[start]

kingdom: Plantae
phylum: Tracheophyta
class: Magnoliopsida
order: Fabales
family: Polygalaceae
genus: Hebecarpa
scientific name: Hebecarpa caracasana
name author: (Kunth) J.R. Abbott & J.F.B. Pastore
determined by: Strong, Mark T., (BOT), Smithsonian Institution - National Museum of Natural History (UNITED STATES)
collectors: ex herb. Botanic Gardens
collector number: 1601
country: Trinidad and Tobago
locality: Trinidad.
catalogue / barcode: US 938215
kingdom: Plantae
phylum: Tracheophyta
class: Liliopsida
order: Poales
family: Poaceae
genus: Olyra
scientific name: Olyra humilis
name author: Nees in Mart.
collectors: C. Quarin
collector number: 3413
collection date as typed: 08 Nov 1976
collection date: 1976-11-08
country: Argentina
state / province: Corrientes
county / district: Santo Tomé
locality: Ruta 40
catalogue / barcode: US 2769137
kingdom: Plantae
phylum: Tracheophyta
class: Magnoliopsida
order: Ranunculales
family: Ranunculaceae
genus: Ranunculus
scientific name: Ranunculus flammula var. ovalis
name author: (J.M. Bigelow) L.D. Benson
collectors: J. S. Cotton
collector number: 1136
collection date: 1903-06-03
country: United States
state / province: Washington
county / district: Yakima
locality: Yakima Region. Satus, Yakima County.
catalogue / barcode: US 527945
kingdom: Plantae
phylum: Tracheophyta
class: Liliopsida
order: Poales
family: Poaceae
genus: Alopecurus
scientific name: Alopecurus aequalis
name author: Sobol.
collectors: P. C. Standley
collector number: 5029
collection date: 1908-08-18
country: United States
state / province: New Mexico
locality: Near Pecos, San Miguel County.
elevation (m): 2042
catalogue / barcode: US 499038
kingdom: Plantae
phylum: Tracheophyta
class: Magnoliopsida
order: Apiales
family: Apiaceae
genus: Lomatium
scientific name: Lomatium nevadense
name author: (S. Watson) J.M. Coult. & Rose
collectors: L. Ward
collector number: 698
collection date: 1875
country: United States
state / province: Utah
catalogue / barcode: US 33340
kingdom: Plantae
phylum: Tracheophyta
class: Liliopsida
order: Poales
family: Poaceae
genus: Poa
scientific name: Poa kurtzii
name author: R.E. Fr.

[end]

**SHORT PROBLEM:** Rewrite the items above, changing each "collectors" to "collected by" and keeping everything else the same.

**THE COMPLETED TASK:**
kingdom: Plantae
phylum: Tracheophyta
class: Magnoliopsida
order: Fabales
family: Polygalaceae
genus: Hebecarpa
scientific name: Hebecarpa caracasana
name author: (Kunth) J.R. Abbott & J.F.B. Pastore
determined by: Strong, Mark T., (BOT), Smithsonian Institution - National Museum of Natural History (UNITED STATES)
collected by: ex herb. Botanic Gardens
collector number: 1601
country: Trinidad and Tobago
locality: Trinidad.
catalogue / barcode: US 938215
kingdom: Plantae
phylum: Tracheophyta
class: Liliopsida
order: Poales
family: Poaceae
genus: Olyra
scientific name: Olyra humilis
name author: Nees in Mart.
collected by: C. Quarin
collector number: 3413
collection date as typed: 08 Nov 1976
collection date: 1976-11-08
country: Argentina
state / province: Corrientes
county / district: Santo Tomé
locality: Ruta 40
catalogue / barcode: US 2769137
kingdom: Plantae
phylum: Tracheophyta
class: Magnoliopsida
order: Ranunculales
family: Ranunculaceae
genus: Ranunculus
scientific name: Ranunculus flammula var. ovalis
name author: (J.M. Bigelow) L.D. Benson
collected by: J. S. Cotton
collector number: 1136
collection date: 1903-06-03
country: United States
state / province: Washington
county / district: Yakima
locality: Yakima Region. Satus, Yakima County.
catalogue / barcode: US 527945
kingdom: Plantae
phylum: Tracheophyta
class: Liliopsida
order: Poales
family: Poaceae
genus: Alopecurus
scientific name: Alopecurus aequalis
name author: Sobol.
collected by: P. C. Standley
collector number: 5029
collection date: 1908-08-18
country: United States
state / province: New Mexico
locality: Near Pecos, San Miguel County.
elevation (m): 2042
catalogue / barcode: US 499038
kingdom: Plantae
phylum: Tracheophyta
class: Magnoliopsida
order: Apiales
family: Apiaceae
genus: Lomatium
scientific name: Lomatium nevadense
name author: (S. Watson) J.M. Coult. & Rose
collected by: L. Ward
collector number: 698
collection date: 1875
country: United States
state / province: Utah
catalogue / barcode: US 33340
kingdom: Plantae
phylum: Tracheophyta
class: Liliopsida
order: Poales
family: Poaceae
genus: Poa
scientific name: Poa kurtzii
name author: R.E. Fr.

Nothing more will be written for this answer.